The key innovations in Mamba include:
- Selective scan: The B, C, and delta parameters are functions of the input, allowing content-dependent reasoning.
- Hardware-aware implementation: A custom CUDA kernel that avoids materializing the full state in HBM, similar in spirit to Flash Attention.
- Simplified architecture: Removing the attention and MLP blocks entirely, replacing them with a single Mamba block that combines selective SSM with gated linear units.
Key Takeaway
Mamba's selective state spaces allow the model to dynamically decide what to remember from the input, giving it content-dependent reasoning ability similar to attention but with linear time complexity instead of quadratic.
Mamba vs Transformers: Performance Comparison
Mamba has shown compelling results across several dimensions:
- Language modeling: Mamba matches or exceeds Transformer models of the same size on standard language modeling benchmarks.
- Long sequences: Mamba's linear complexity gives it a significant advantage on very long sequences where Transformers become prohibitively expensive.
- Inference speed: Mamba's recurrent inference mode processes tokens in constant time per step, compared to the growing cost per token in Transformers (due to the expanding KV cache).

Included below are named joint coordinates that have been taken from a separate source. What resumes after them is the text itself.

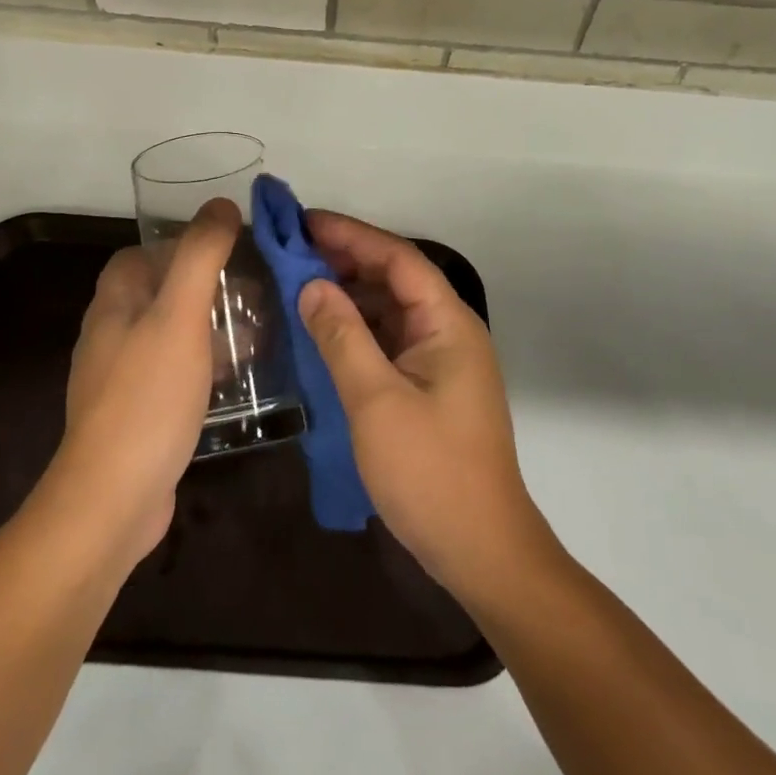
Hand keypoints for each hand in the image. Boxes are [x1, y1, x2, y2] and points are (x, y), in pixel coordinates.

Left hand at [51, 199, 238, 567]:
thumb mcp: (180, 316)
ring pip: (169, 334)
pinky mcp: (136, 415)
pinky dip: (203, 366)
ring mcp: (120, 378)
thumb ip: (200, 256)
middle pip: (158, 293)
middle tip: (253, 295)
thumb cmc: (148, 396)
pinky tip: (235, 381)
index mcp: (113, 303)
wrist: (113, 500)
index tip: (227, 252)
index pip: (140, 254)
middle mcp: (110, 334)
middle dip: (205, 287)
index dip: (180, 246)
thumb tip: (223, 205)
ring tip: (256, 335)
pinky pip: (173, 373)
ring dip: (208, 328)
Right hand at [299, 211, 550, 602]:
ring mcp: (442, 361)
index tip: (304, 222)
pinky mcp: (431, 388)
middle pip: (396, 278)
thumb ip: (342, 336)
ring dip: (350, 294)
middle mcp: (449, 332)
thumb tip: (312, 285)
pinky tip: (323, 331)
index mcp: (448, 323)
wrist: (482, 552)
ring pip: (391, 310)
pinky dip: (357, 329)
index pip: (398, 258)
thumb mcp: (376, 401)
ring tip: (299, 283)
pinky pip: (390, 341)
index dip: (351, 235)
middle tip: (293, 251)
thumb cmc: (431, 472)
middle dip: (347, 260)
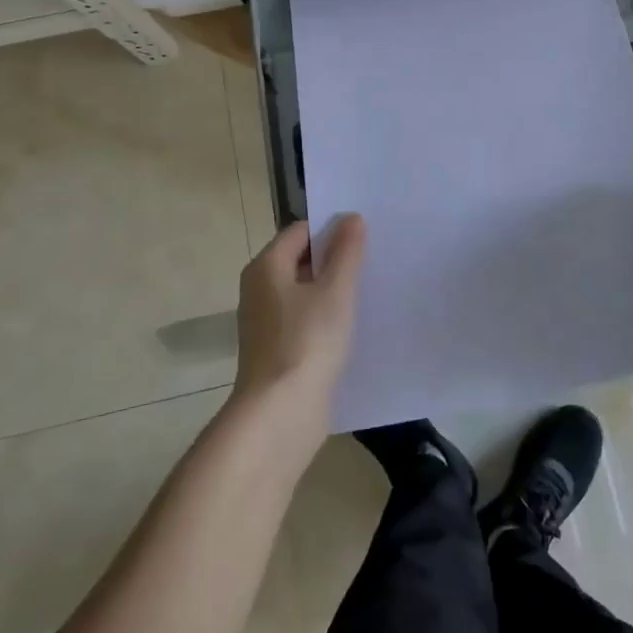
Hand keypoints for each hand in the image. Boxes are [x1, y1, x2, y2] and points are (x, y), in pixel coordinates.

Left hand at [232, 215, 365, 434]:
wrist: (280, 415)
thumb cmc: (307, 342)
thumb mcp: (335, 291)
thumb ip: (346, 252)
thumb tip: (351, 218)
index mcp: (266, 267)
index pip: (301, 231)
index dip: (332, 229)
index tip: (365, 237)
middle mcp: (259, 289)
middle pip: (301, 260)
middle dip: (335, 259)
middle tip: (372, 260)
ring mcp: (266, 322)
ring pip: (304, 292)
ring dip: (332, 289)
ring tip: (369, 290)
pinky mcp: (277, 350)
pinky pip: (304, 319)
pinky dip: (325, 317)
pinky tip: (353, 325)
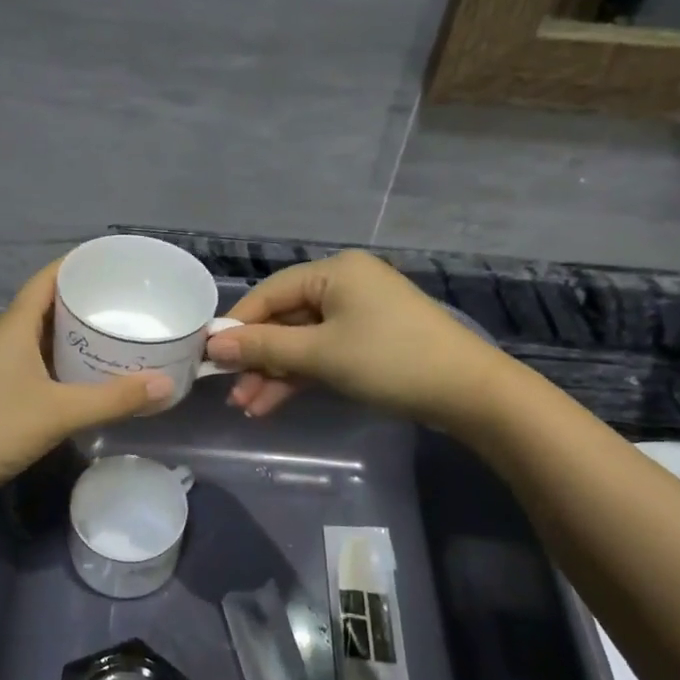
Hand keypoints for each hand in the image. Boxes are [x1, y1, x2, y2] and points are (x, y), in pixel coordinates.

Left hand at [0, 261, 172, 500]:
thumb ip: (114, 398)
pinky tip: (94, 375)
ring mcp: (2, 368)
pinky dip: (68, 364)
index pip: (47, 280)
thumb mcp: (60, 412)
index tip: (115, 263)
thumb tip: (167, 384)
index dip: (77, 265)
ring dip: (78, 335)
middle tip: (130, 302)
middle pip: (50, 307)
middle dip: (87, 302)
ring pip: (46, 339)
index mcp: (14, 327)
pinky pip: (42, 366)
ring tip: (121, 333)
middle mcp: (7, 339)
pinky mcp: (3, 394)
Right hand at [203, 250, 511, 430]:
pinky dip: (299, 377)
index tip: (209, 356)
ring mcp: (358, 315)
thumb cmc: (390, 360)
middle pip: (284, 320)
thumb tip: (214, 344)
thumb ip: (265, 348)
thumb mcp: (321, 354)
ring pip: (301, 342)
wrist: (469, 393)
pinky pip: (322, 354)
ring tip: (248, 408)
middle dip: (257, 359)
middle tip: (230, 392)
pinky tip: (272, 403)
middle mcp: (344, 285)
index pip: (270, 293)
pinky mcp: (368, 343)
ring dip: (274, 374)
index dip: (238, 325)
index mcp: (335, 272)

- Training throughput: Mamba achieves 3-5x higher training throughput than Transformers of comparable size.
However, Transformers maintain advantages in certain areas. The attention mechanism's ability to perform direct pairwise comparisons between any two tokens gives it an edge on tasks requiring precise retrieval from context (like in-context learning and information extraction). Mamba's fixed-size state, while much more efficient, may not preserve all information from very long contexts as faithfully as attention.
Hybrid Architectures
The most promising direction may be hybrid models that combine SSM layers with attention layers. AI21's Jamba model demonstrated this approach, interleaving Mamba layers with attention layers. The attention layers provide precise retrieval capability while the Mamba layers handle the bulk of sequence processing efficiently.

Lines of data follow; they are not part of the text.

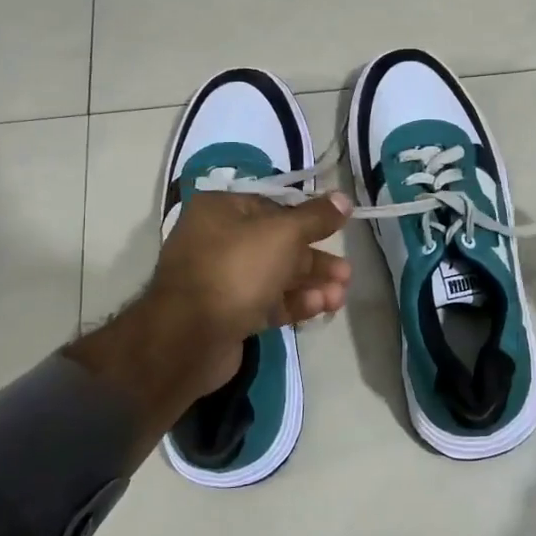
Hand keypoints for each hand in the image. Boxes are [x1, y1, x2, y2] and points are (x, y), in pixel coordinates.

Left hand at [66, 191, 352, 448]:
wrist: (189, 338)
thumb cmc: (236, 270)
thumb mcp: (283, 234)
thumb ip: (316, 217)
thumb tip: (343, 198)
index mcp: (221, 210)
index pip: (273, 206)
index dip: (308, 219)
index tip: (337, 230)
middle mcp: (218, 240)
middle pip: (278, 245)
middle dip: (315, 260)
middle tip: (346, 273)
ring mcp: (222, 279)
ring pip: (276, 276)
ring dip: (311, 284)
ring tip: (340, 296)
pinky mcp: (229, 313)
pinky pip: (267, 302)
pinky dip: (294, 304)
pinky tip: (320, 307)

This hybrid approach offers the best of both worlds: the efficiency of SSMs for most of the computation with the precision of attention where it matters most. Other hybrid approaches like Zamba and various research prototypes are exploring different ratios and combinations of SSM and attention layers.
The Broader Landscape
Mamba is not the only alternative to standard attention. Several other architectures are competing in this space:
- RWKV: An architecture that combines elements of RNNs and Transformers, offering linear-time computation with competitive quality.
- Linear attention: Variants that approximate standard attention with linear complexity using kernel methods.
- RetNet: Microsoft's architecture that can operate in parallel (training), recurrent (inference), or chunked modes.
Key Takeaway
State space models represent the most credible challenge to Transformer dominance. Mamba's combination of linear-time complexity, competitive quality, and hardware-aware implementation makes it a serious contender. The future likely belongs to hybrid architectures that combine the strengths of both approaches.